━━━━━ Exercise text ━━━━━

Tuesday, September 30, 2008

P.J. O'Rourke on God, Evolution and Death

To the extent I have a favorite philosopher, it is PJ O’Rourke. I am not sure exactly what that says about me (it cannot be good), but I find him to be the modern Mencken, without the nastiness.

O’Rourke just found out he has cancer and while things look good, he deals with it in his usual way.
I looked death in the face. All right, I didn't. I glimpsed him in a crowd. I've been diagnosed with cancer, of a very treatable kind. I'm told I have a 95% chance of survival. Come to think of it -- as a drinking, smoking, saturated-fat hound -- my chance of survival has been improved by cancer.
His biggest concern is that he has a malignant hemorrhoid and he is not sure what color bracelet to wear (or where to wear it). Along the way he muses about God, evolution, life, death, pain and meaning. While his theology and philosophy would probably fail freshman courses at Catholic universities, he is right on how death is a part of life. In O'Rourke's words:

Death is so important that God visited death upon his own son, thereby helping us learn right from wrong well enough that we may escape death forever and live eternally in God's grace. (Although this option is not usually open to reporters.)

Read the whole thing. And get well soon PJ.

━━━━━ Data ━━━━━

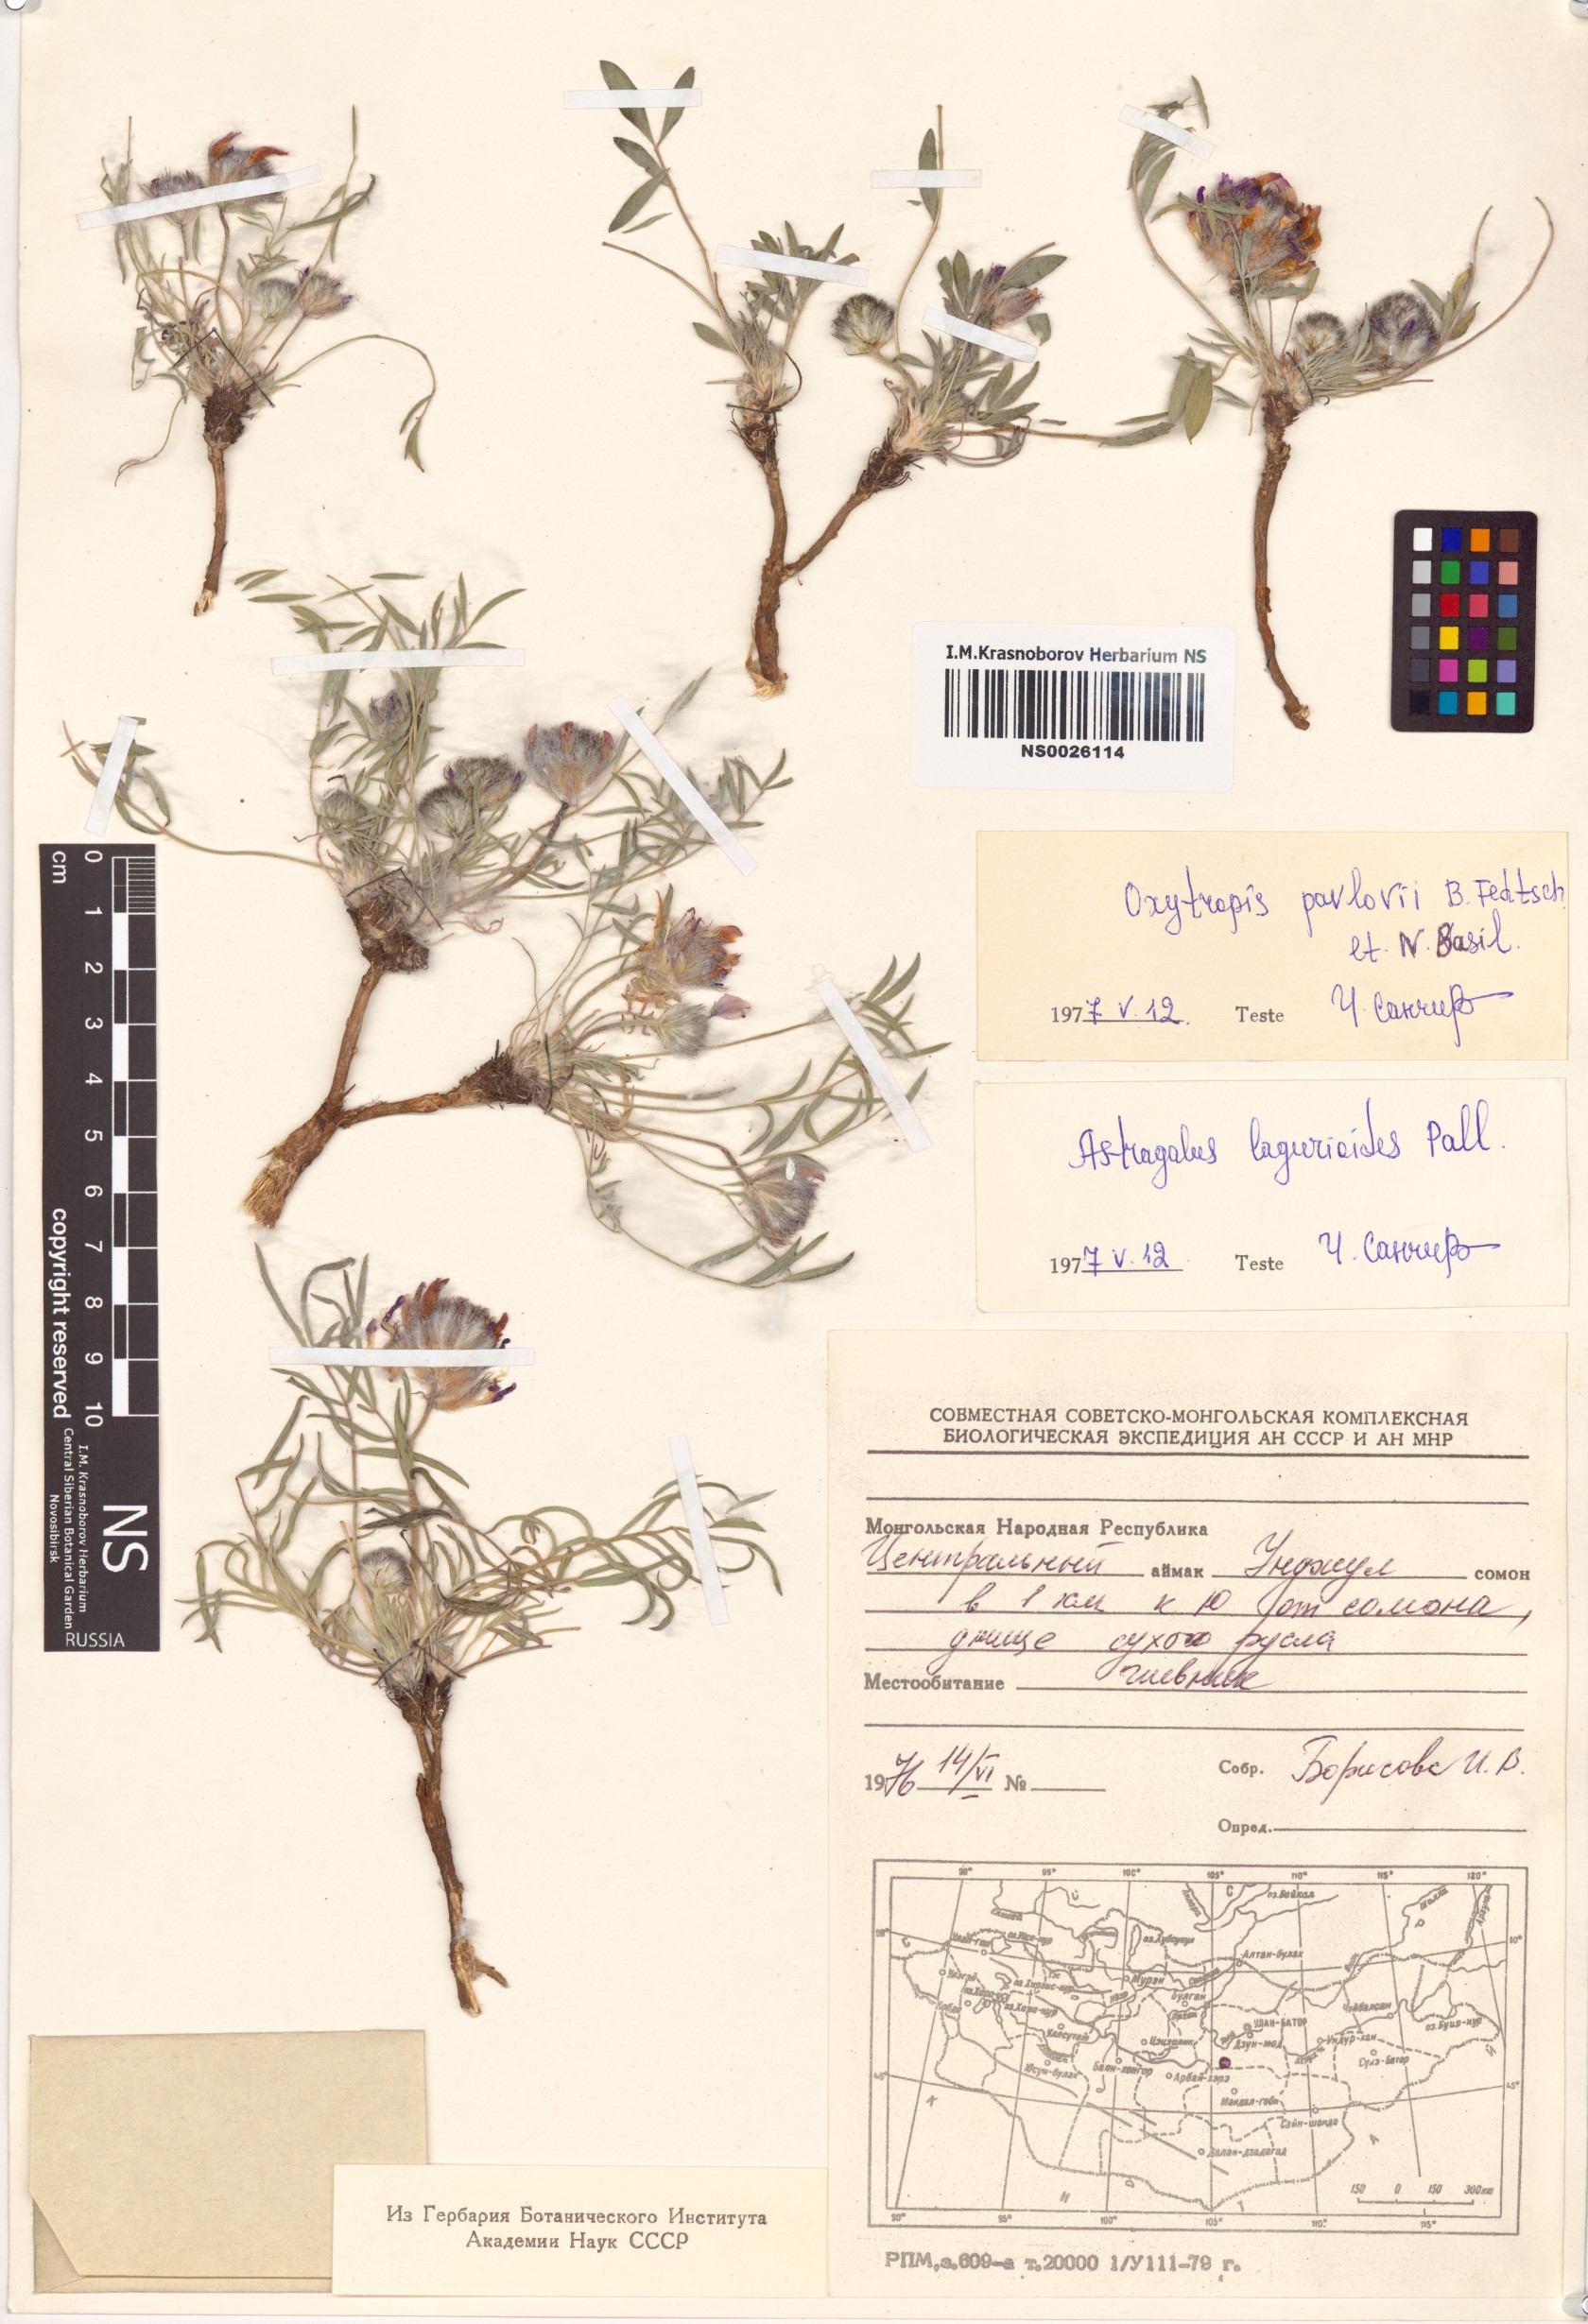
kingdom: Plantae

━━━━━

» Action item:
Answer these questions from the post about P.J. O'Rourke.
(a) Which writer does the post's author compare O'Rourke to?
(b) What chance of survival was O'Rourke told he has?
(c) What does the post call his biggest concern about his illness?

» Answer space:
(a) Mencken: the author calls O'Rourke "the modern Mencken, without the nastiness."
(b) A 95% chance.
(c) He has a malignant hemorrhoid and isn't sure what color bracelet to wear, or where to wear it.